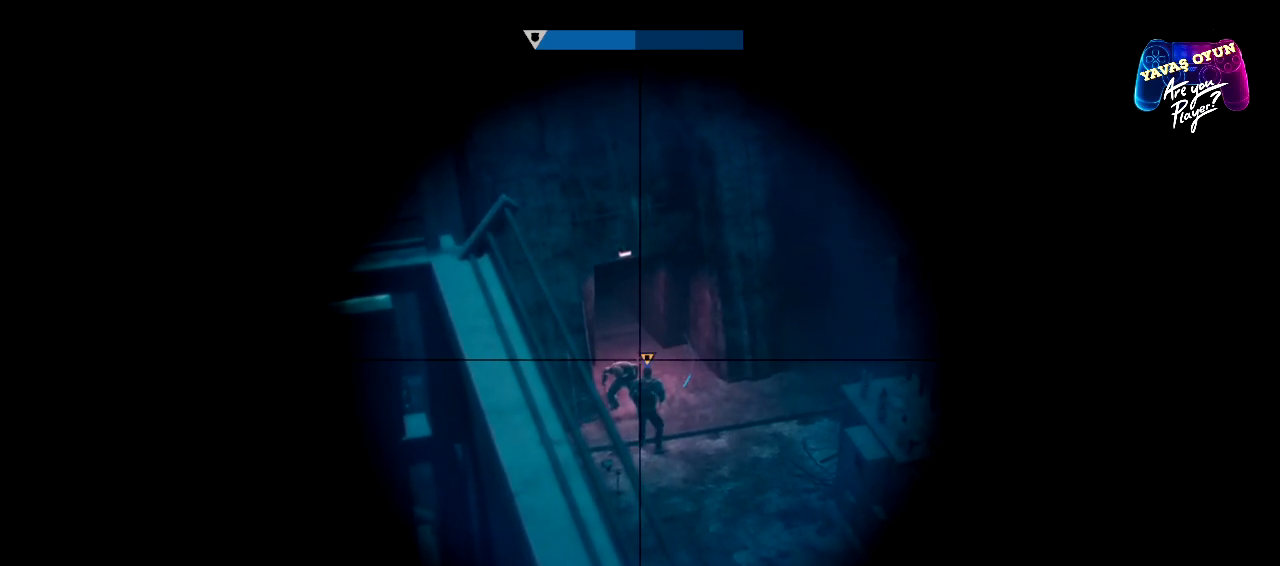
{"buttons": ["L2"], "left_stick": "center", "right_stick": "center", "events": [[50, "right_stick", "down-left"], [233, "right_stick", "center"]]}
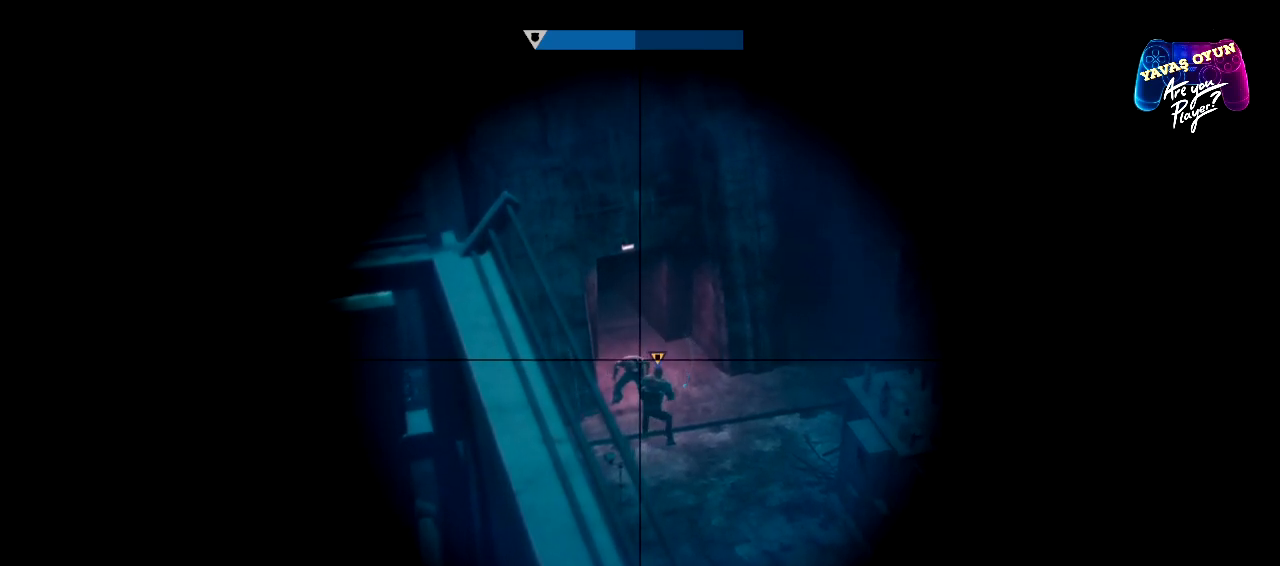
{"buttons": ["L2", "R2"], "left_stick": "center", "right_stick": "center", "events": [[33, "right_stick", "down-left"], [167, "right_stick", "center"], [367, "R2", "down"]]}
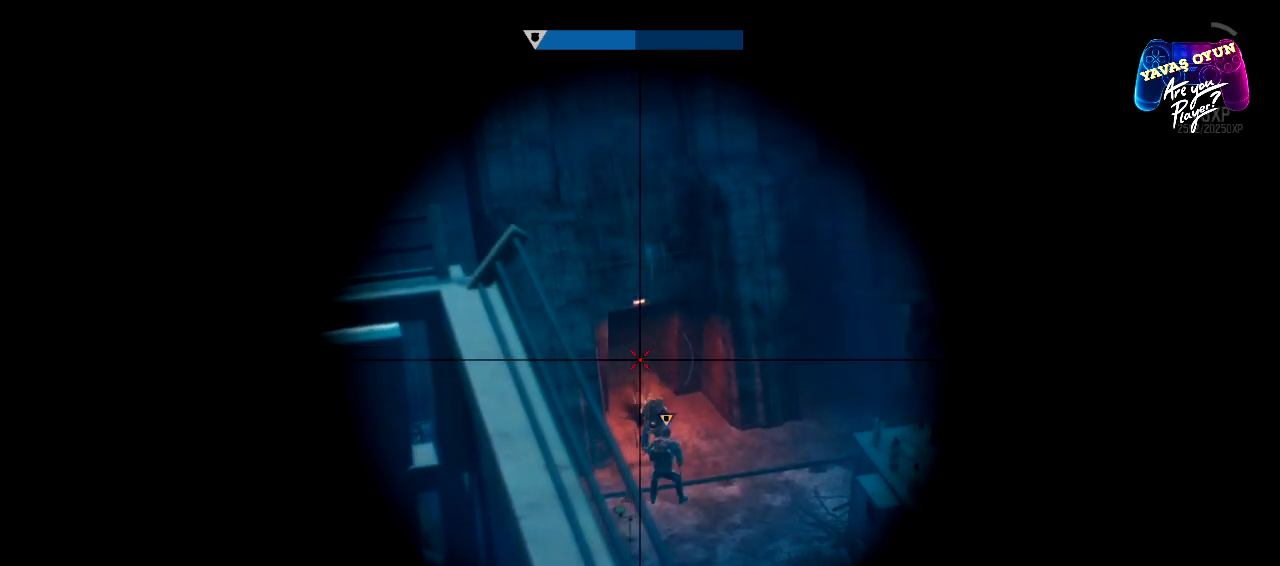
{"buttons": ["L2"], "left_stick": "center", "right_stick": "center", "events": [[17, "R2", "up"]]}
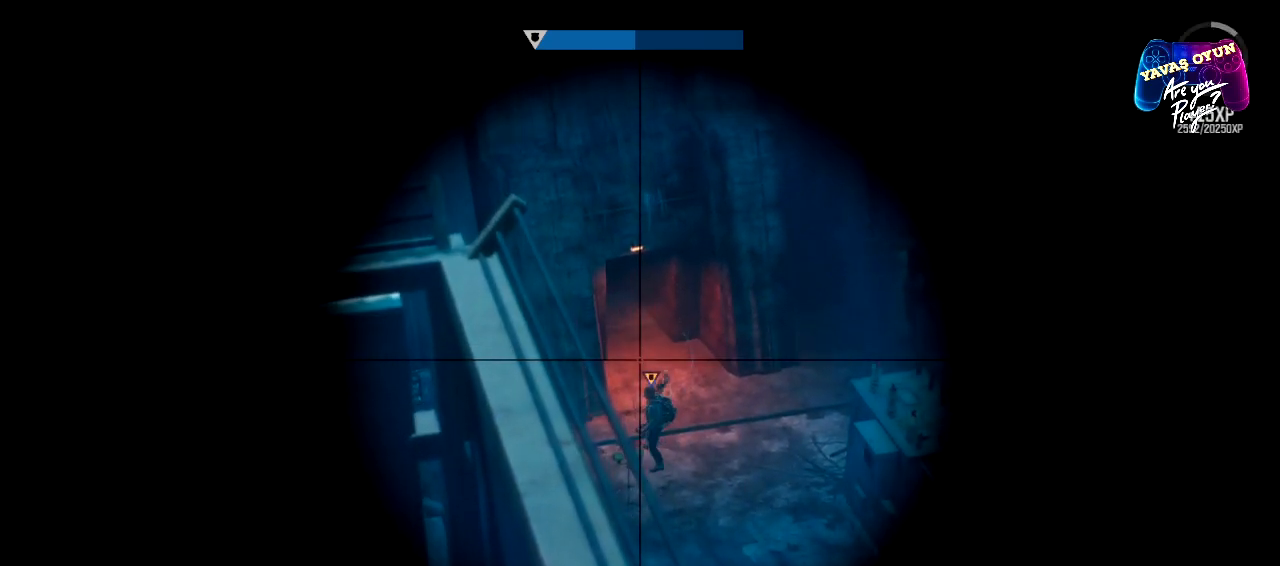
{"buttons": ["L2"], "left_stick": "center", "right_stick": "center", "events": []}
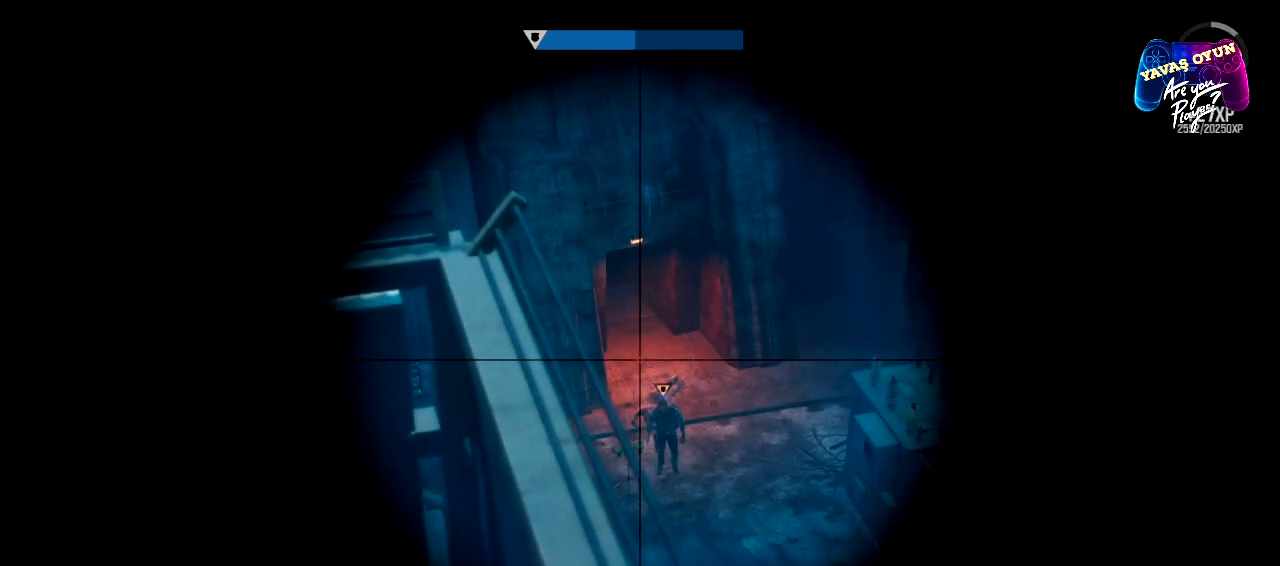
{"buttons": ["L2"], "left_stick": "center", "right_stick": "center", "events": []}
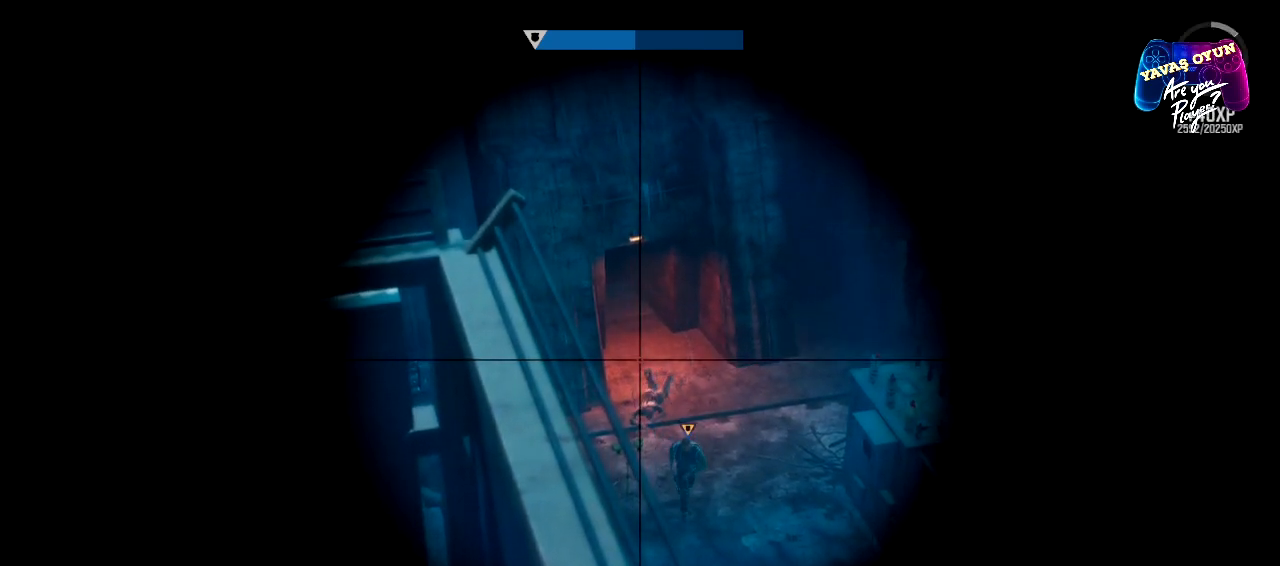
{"buttons": ["L2"], "left_stick": "center", "right_stick": "center", "events": []}
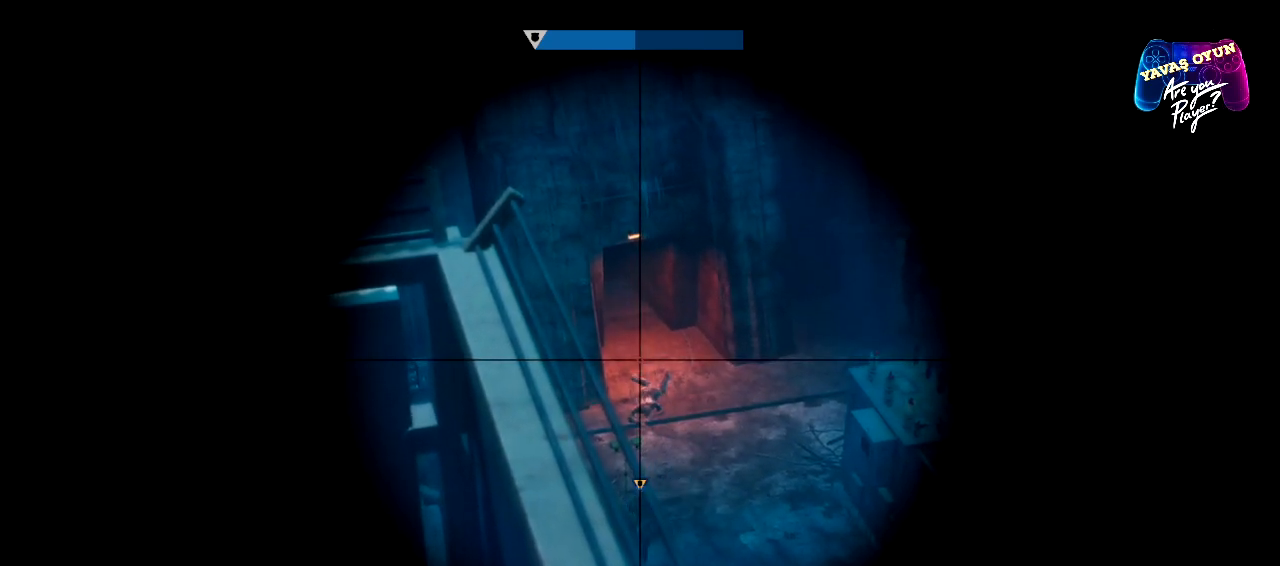
{"buttons": ["L2"], "left_stick": "center", "right_stick": "center", "events": []}
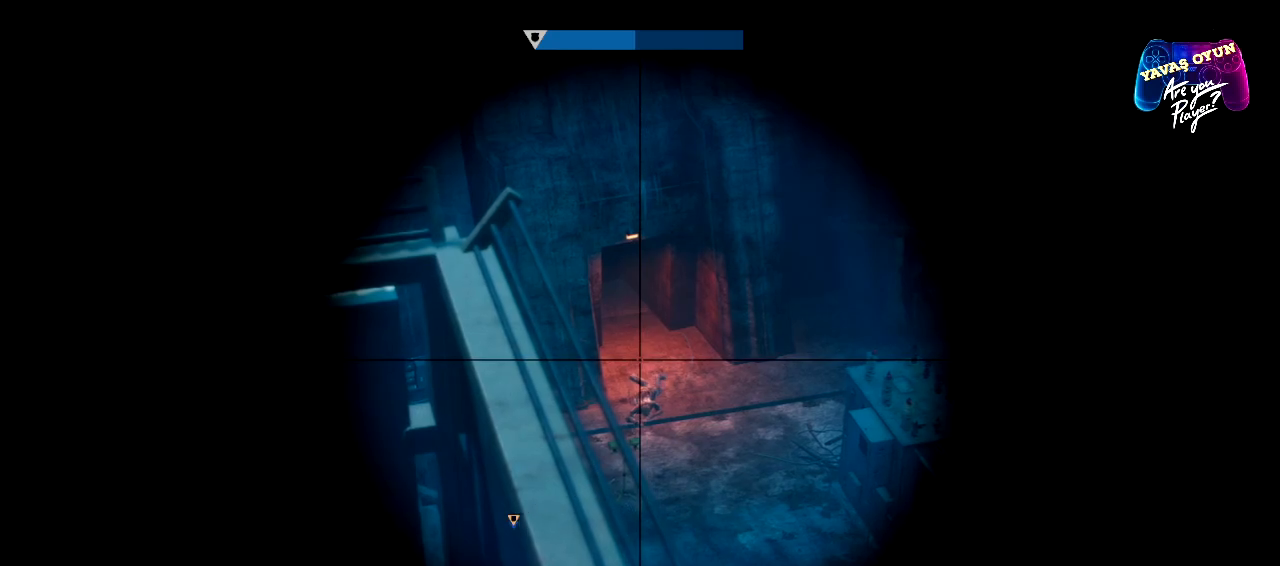
{"buttons": ["L2"], "left_stick": "center", "right_stick": "down-left", "events": [[83, "right_stick", "left"], [150, "right_stick", "down-left"]]}
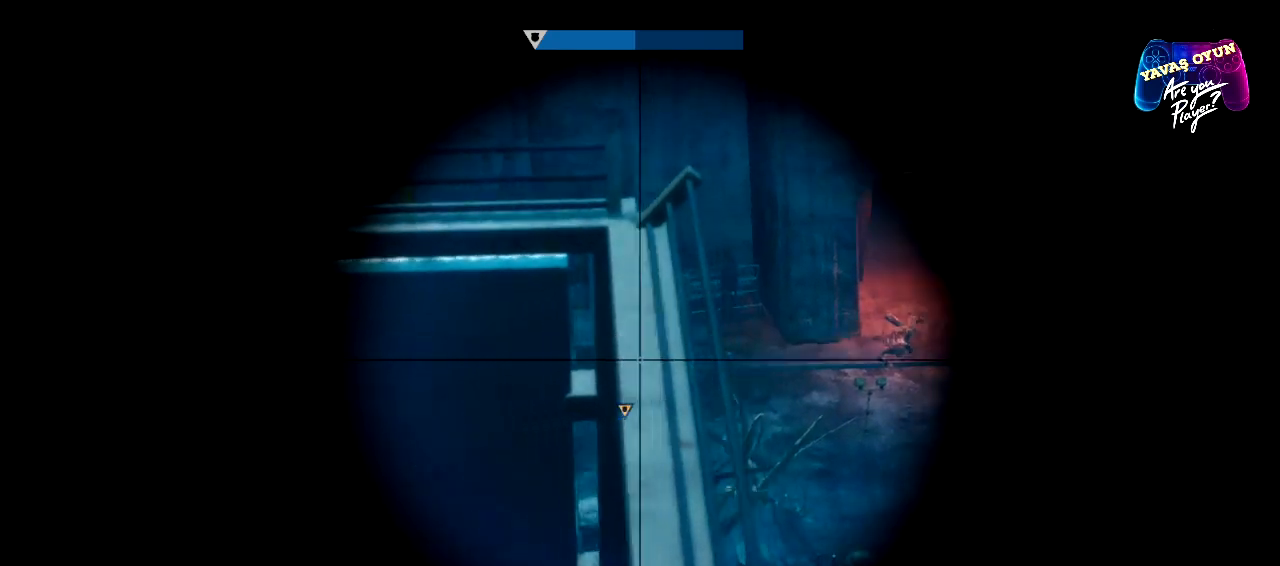
{"buttons": ["L2"], "left_stick": "center", "right_stick": "up", "events": [[183, "right_stick", "center"], [383, "right_stick", "up"]]}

## Task requirements:
Would you return the entries verbatim, minus any images?

## Output of the exercise:
{"buttons": ["L2"], "left_stick": "center", "right_stick": "center", "events": [[50, "right_stick", "down-left"], [233, "right_stick", "center"]]}
{"buttons": ["L2", "R2"], "left_stick": "center", "right_stick": "center", "events": [[33, "right_stick", "down-left"], [167, "right_stick", "center"], [367, "R2", "down"]]}
{"buttons": ["L2"], "left_stick": "center", "right_stick": "center", "events": [[17, "R2", "up"]]}
{"buttons": ["L2"], "left_stick": "center", "right_stick": "center", "events": []}
{"buttons": ["L2"], "left_stick": "center", "right_stick": "center", "events": []}
{"buttons": ["L2"], "left_stick": "center", "right_stick": "center", "events": []}
{"buttons": ["L2"], "left_stick": "center", "right_stick": "center", "events": []}
{"buttons": ["L2"], "left_stick": "center", "right_stick": "down-left", "events": [[83, "right_stick", "left"], [150, "right_stick", "down-left"]]}
{"buttons": ["L2"], "left_stick": "center", "right_stick": "up", "events": [[183, "right_stick", "center"], [383, "right_stick", "up"]]}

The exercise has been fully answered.